PASSAGE –
◆ ◆ ◆ ◆
## Using the GDAL Python API for Raster Processing

GDAL (Geospatial Data Abstraction Library) is a free, open source library for reading/writing raster and vector geospatial data formats. GDAL tools are chiefly for raster processing - the associated OGR library is used for vector, but these are being folded together. GDAL is used in many applications (including ArcGIS) and has APIs for use in several languages.

The GDAL Python API is well developed and widely used. It can be installed through Anaconda with **conda install -c conda-forge gdal**. Documentation and support isn't great but can be found - one good resource is the [Python GDAL/OGR Cookbook](https://pcjericks.github.io/py-gdalogr-cookbook/raster_layers.html.

In OPP, we utilize this library heavily for doing things like advanced zonal statistics for habitat or watershed overlays. The main advantages of GDAL vs ArcPy or ArcGIS is (1) processing speed, (2) flexibility, and (3) no need for an Esri license.

In this notebook I demonstrate a simple use case for GDAL - manipulating the Cropland Data Layer for a small state (Delaware). I acquired the raster dataset from the [Geospatial Data Gateway](https://datagateway.nrcs.usda.gov/GDGOrder.aspx)

First, let's open a raster file and look at some attributes:

In [None]:
import os
import gdal
import numpy as np
import pandas as pd

# Path to the raster file
cdl_path = os.path.join("GIS", "nass_de", "cdl_30m_r_de_2016_utm18.tif")

# Open the file
cdl_raster = gdal.Open(cdl_path)

# Get raster geotransform (top_left_x, pixel_width, rotation, top_left_y, rotation, pixel_height)
left, cell_size, _, top, *_ = cdl_raster.GetGeoTransform()  # north up
x_size = cdl_raster.RasterXSize * cell_size
y_size = cdl_raster.RasterYSize * cell_size
right = left + x_size
bottom = top - y_size

print("Cell size: ", cell_size)
print("Left: {}\nRight: {}\nBottom: {}\nTop: {}".format(left, right, bottom, top))

The key to manipulating the raster data is reading it into an array - from there we can do manipulations with NumPy, Pandas, or other Python tools. This code reads a piece of the raster into an array.
◆ ◆ ◆ ◆
WHAT YOU WILL DO –
a) Answer these questions using the GDAL raster processing page.
(i) What command installs the GDAL Python API through Anaconda?
(ii) Which state's Cropland Data Layer does the notebook manipulate?
(iii) What three advantages does GDAL have over ArcPy or ArcGIS?
b) Repeat the GDAL raster processing page word for word, starting at "# Open the file" and ending at "right, bottom, top))".
c) Write the next part of the GDAL raster processing page, picking up after its final sentence.

Chart interpretation exercises:
◆ ◆ ◆ ◆
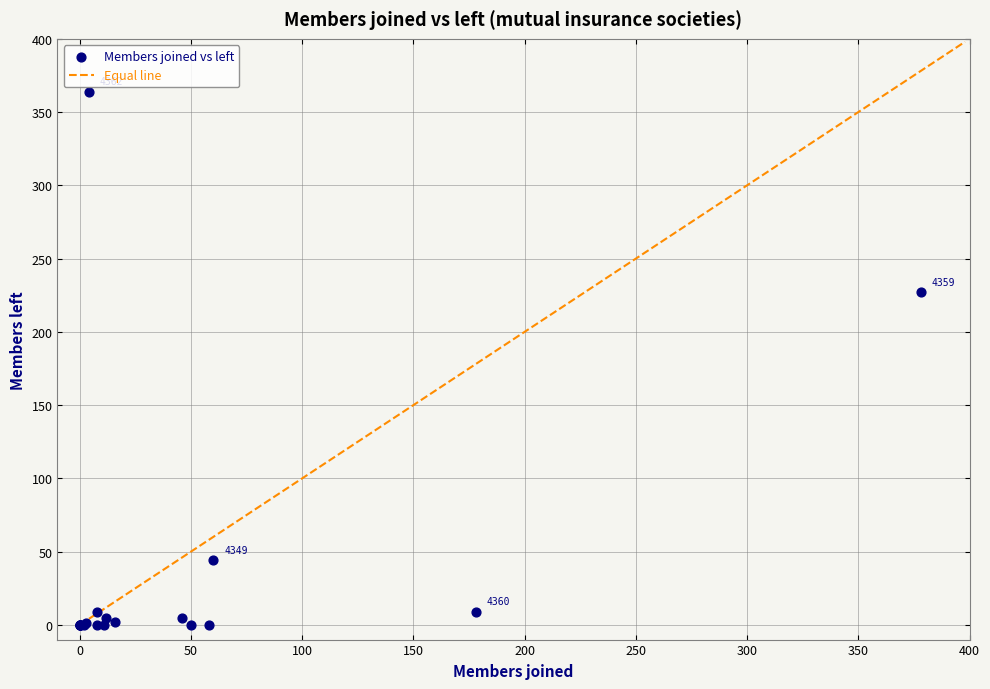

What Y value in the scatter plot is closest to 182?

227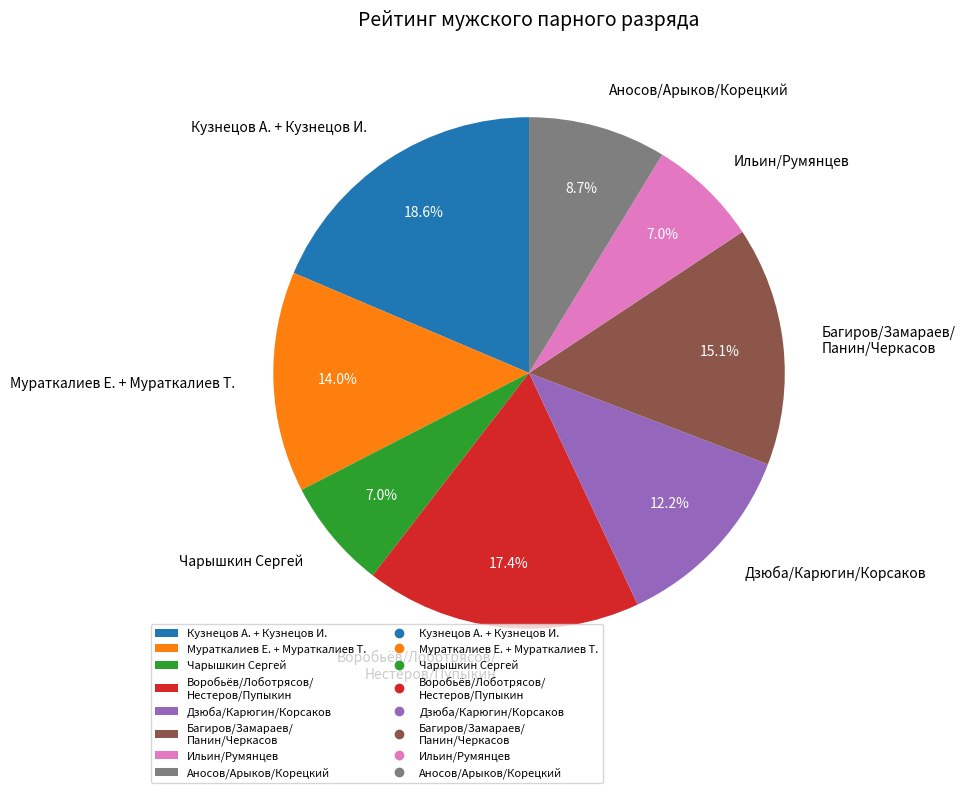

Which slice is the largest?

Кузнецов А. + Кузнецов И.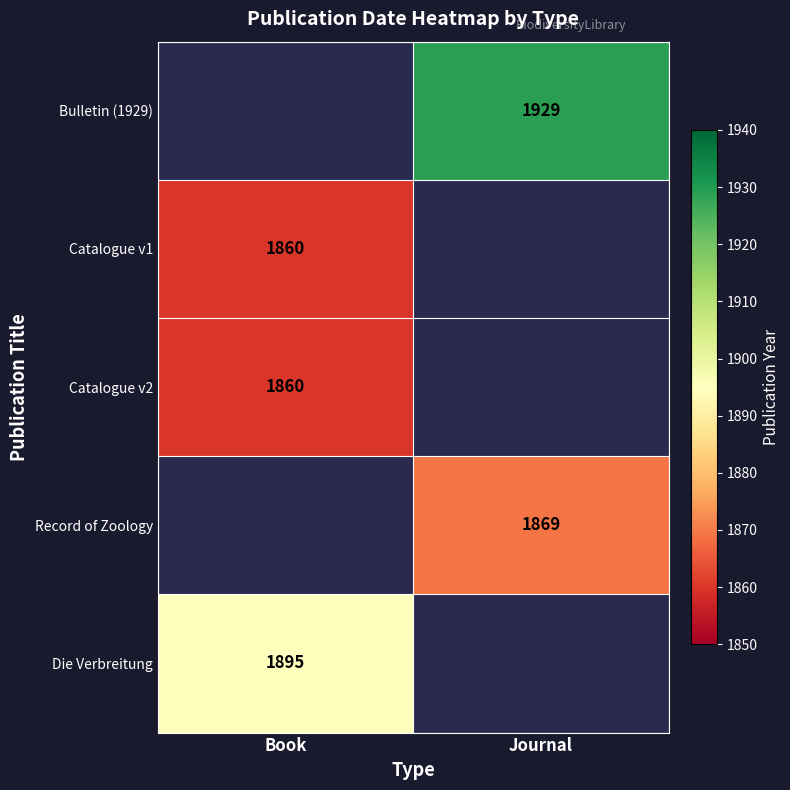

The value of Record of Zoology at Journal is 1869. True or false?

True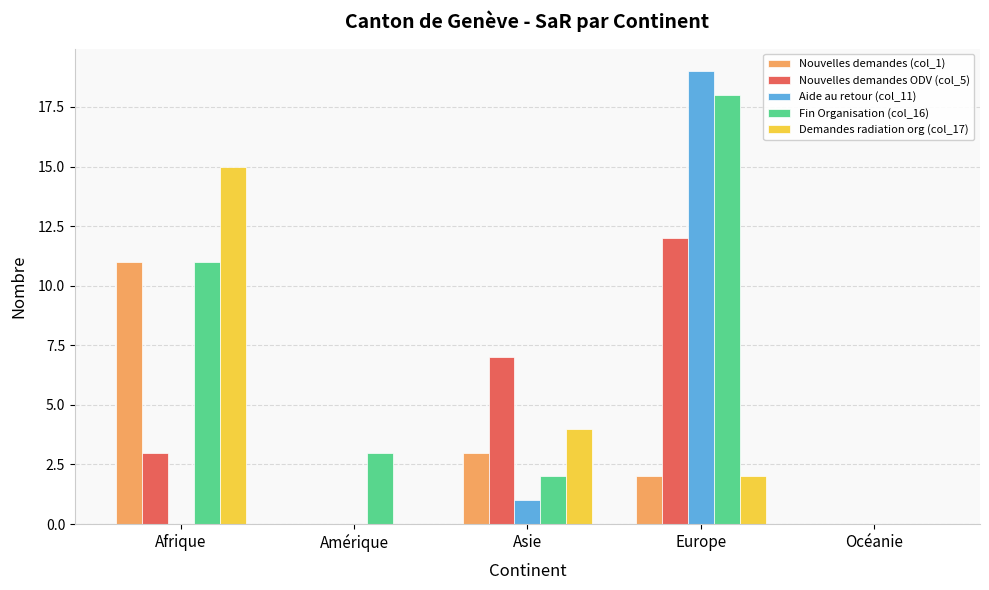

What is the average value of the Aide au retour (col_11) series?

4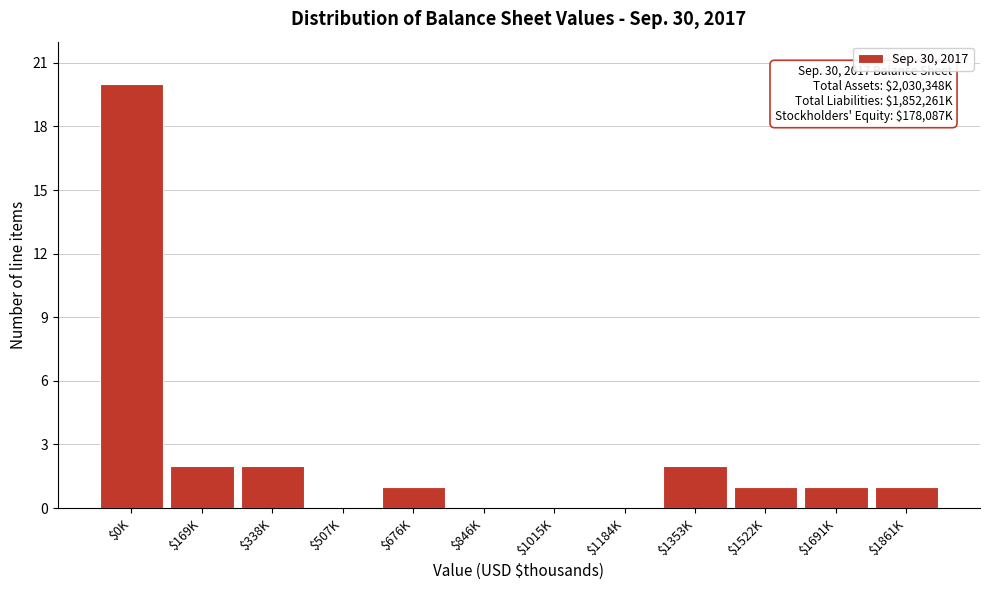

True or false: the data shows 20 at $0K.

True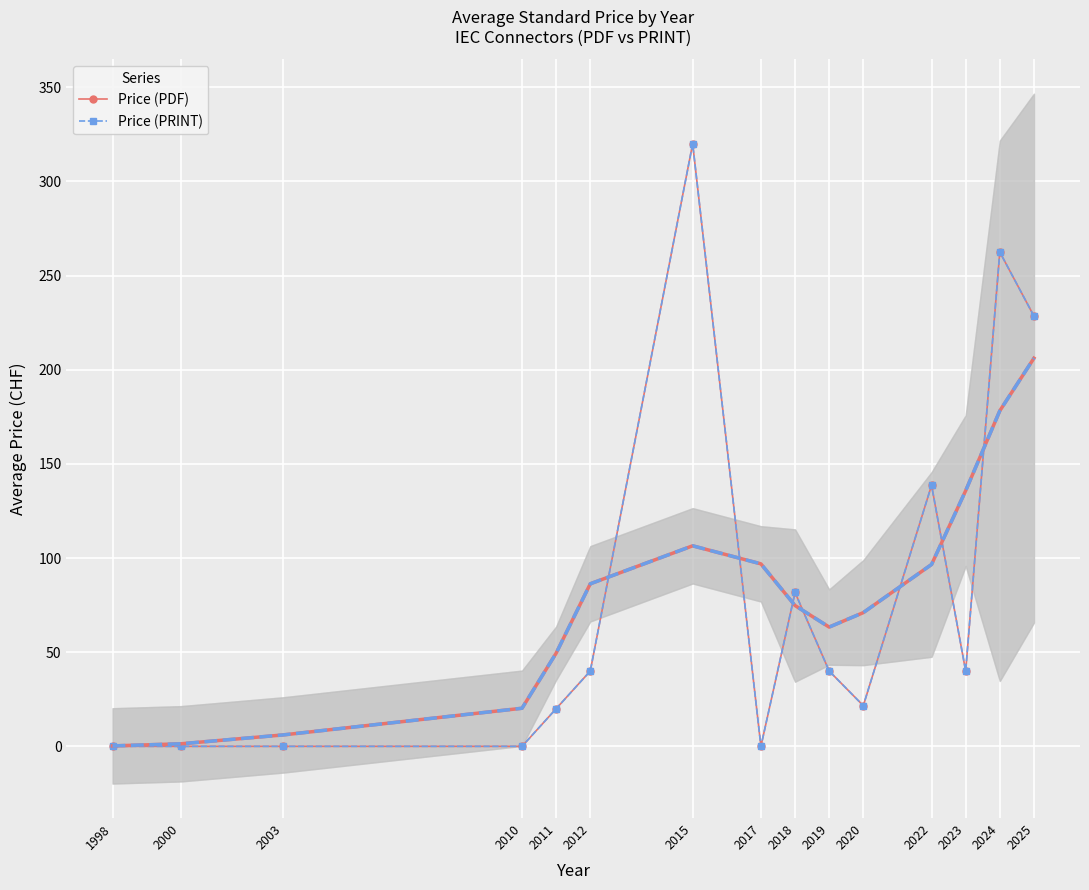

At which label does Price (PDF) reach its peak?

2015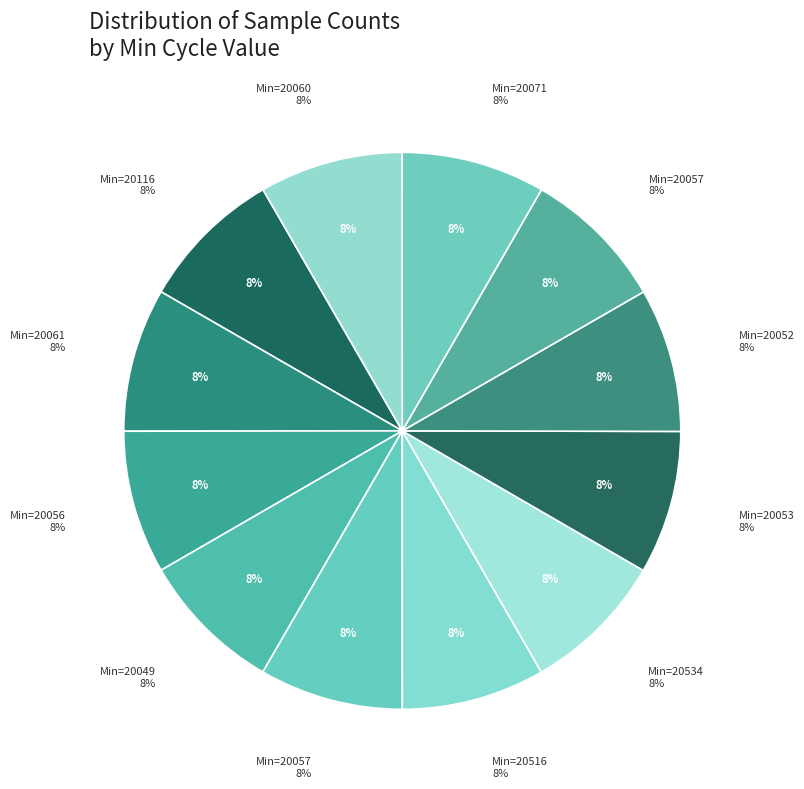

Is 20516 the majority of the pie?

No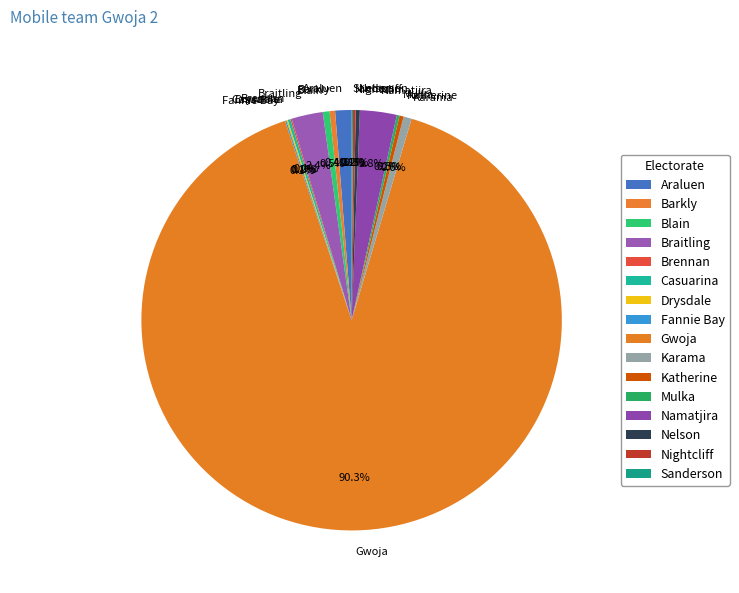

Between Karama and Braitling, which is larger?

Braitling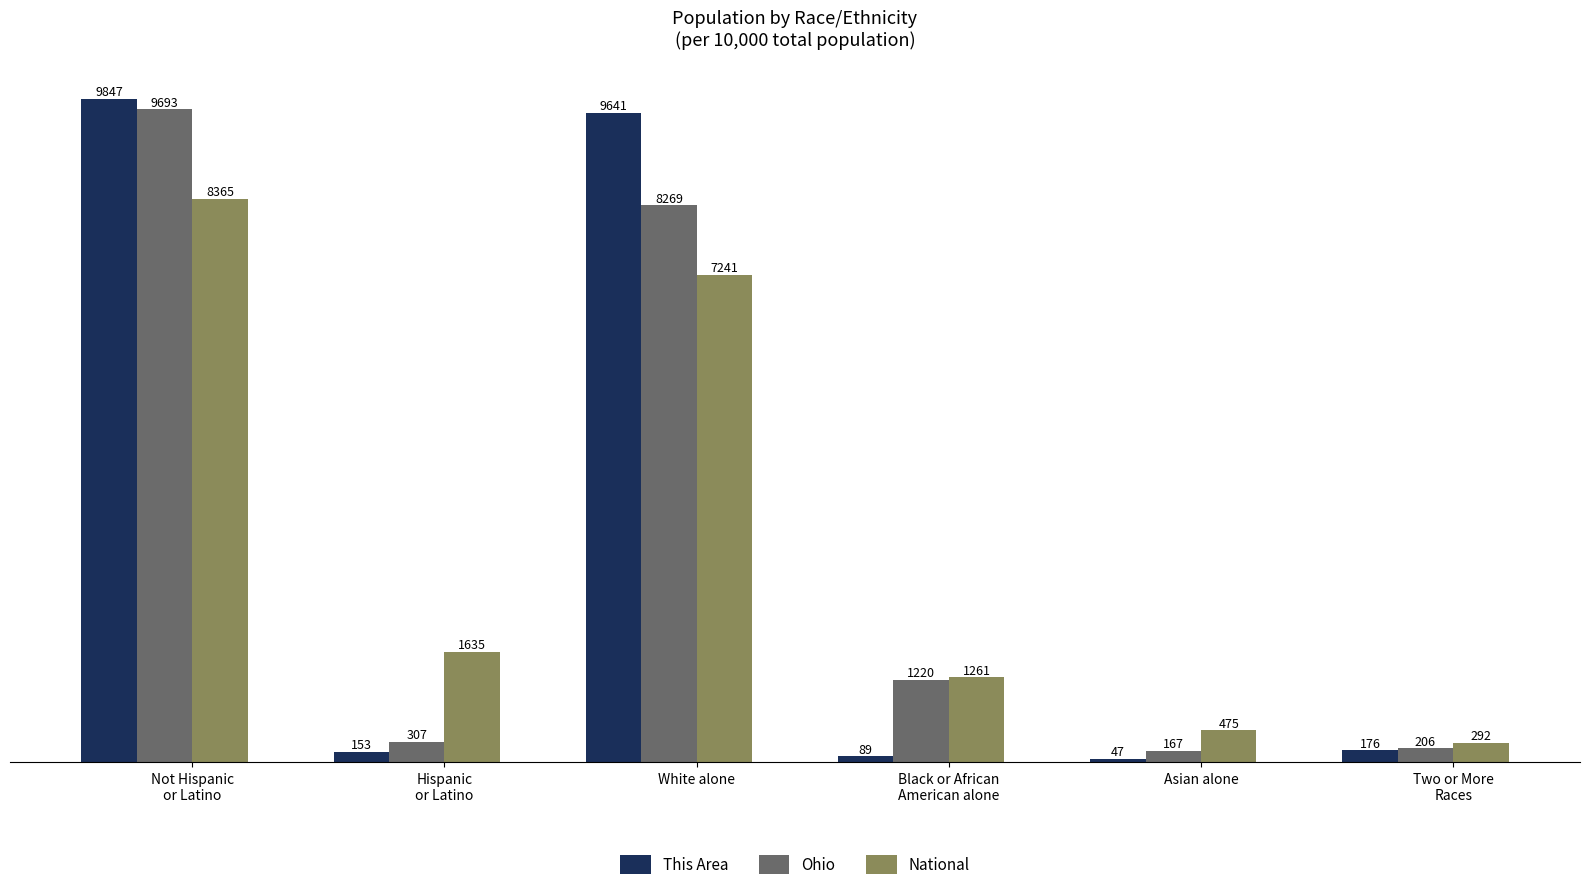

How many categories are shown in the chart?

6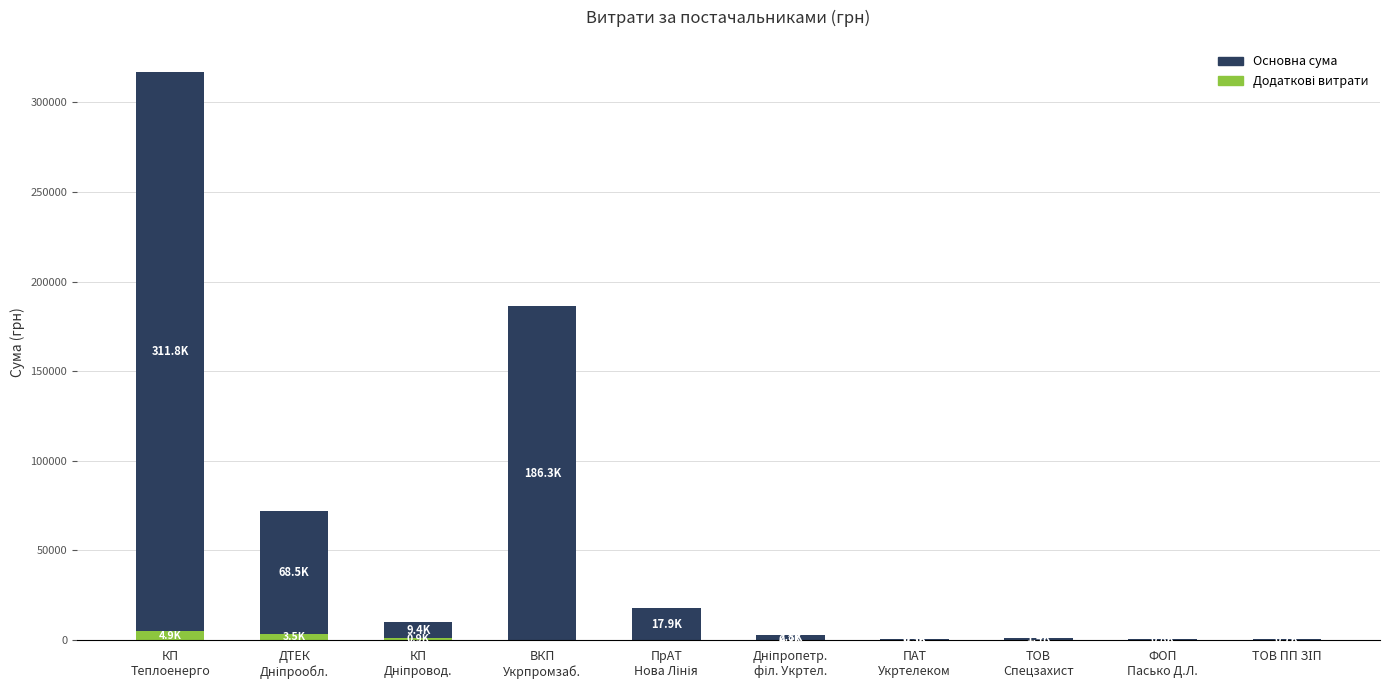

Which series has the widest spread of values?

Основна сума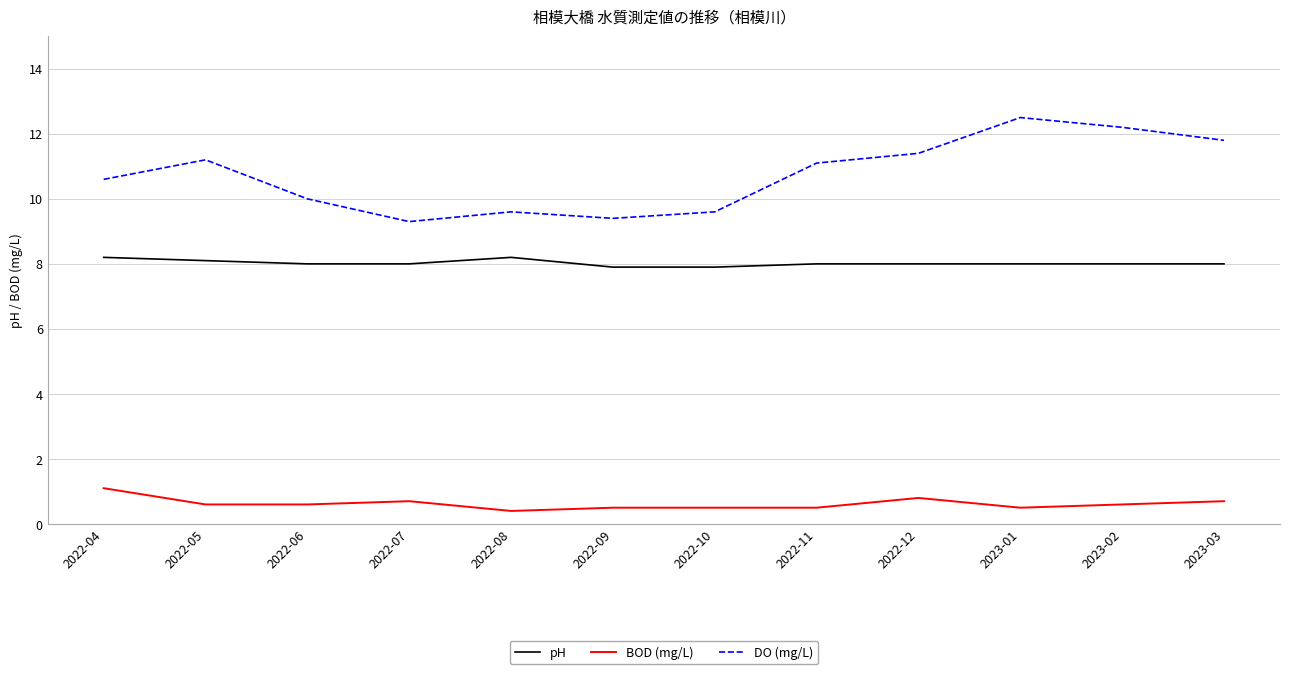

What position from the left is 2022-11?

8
◆ ◆ ◆ ◆
EXERCISE RESPONSES –
a)
(i) conda install -c conda-forge gdal
(ii) Delaware
(iii) Processing speed, flexibility, and no need for an Esri license

b)
# Open the file
cdl_raster = gdal.Open(cdl_path)

# Get raster geotransform (top_left_x, pixel_width, rotation, top_left_y, rotation, pixel_height)
left, cell_size, _, top, *_ = cdl_raster.GetGeoTransform()  # north up
x_size = cdl_raster.RasterXSize * cell_size
y_size = cdl_raster.RasterYSize * cell_size
right = left + x_size
bottom = top - y_size

print("Cell size: ", cell_size)
print("Left: {}\nRight: {}\nBottom: {}\nTop: {}".format(left, right, bottom, top))

c)
In [None]:
# Extract a 5 km by 5 km piece of the land cover raster as an array
x_offset = 5000  # 10 km east from the western edge
y_offset = 5000  # 10 km south from the northern edge
x_max = 3000  # 3 km wide
y_max = 3000  # 3 km long
band = cdl_raster.GetRasterBand(1)  # 1 band raster
bounds = map(lambda x: int(x / cell_size), (x_offset, y_offset, x_max, y_max))  # meters -> pixels
sample = band.ReadAsArray(*bounds)

print("Shape: {}\n".format(sample.shape))
print(sample)


From here we can use Python tools to analyze or manipulate the data:

In [None]:
# Return the area for the land cover classes
cdl_table = pd.read_csv(os.path.join("GIS", "cdl_classes.csv")).set_index('cdl')
class_counts = np.array(np.unique(sample, return_counts=True)).T
class_table = pd.DataFrame(class_counts, columns=['cdl', 'pixels']).set_index('cdl')
class_table = class_table.merge(cdl_table, left_index=True, right_index=True)
class_table['area'] = np.int32(class_table.pop('pixels') * cell_size ** 2)
class_table['pct'] = (class_table.area / (x_max * y_max)) * 100

print(class_table.sort_values('pct', ascending=False))

And we can modify the array and convert it back to a raster:

In [None]:
sample[sample != 141] = 0

# Write the array to a new raster
out_path = os.path.join("GIS", "test_square.tif")
driver = cdl_raster.GetDriver()
out_raster = driver.Create(out_path, int(x_max / cell_size), int(y_max / cell_size), 1, gdal.GDT_Int32)
out_raster.SetGeoTransform((left + x_offset, cell_size, 0, top - y_offset, 0, -cell_size))
out_band = out_raster.GetRasterBand(1)
out_band.WriteArray(sample, 0, 0)

If we rearrange the above code into classes, it makes it easy to do more advanced operations, or to do the same operations repetetively. 

This class initializes a Raster from a path:

In [None]:
class GDALRaster(object):
    def __init__(self, path):
        self.obj = gdal.Open(path)
        self.left, self.cell_size, _, self.top, *_ = self.obj.GetGeoTransform()
        self.shape = np.array([self.obj.RasterXSize, self.obj.RasterYSize])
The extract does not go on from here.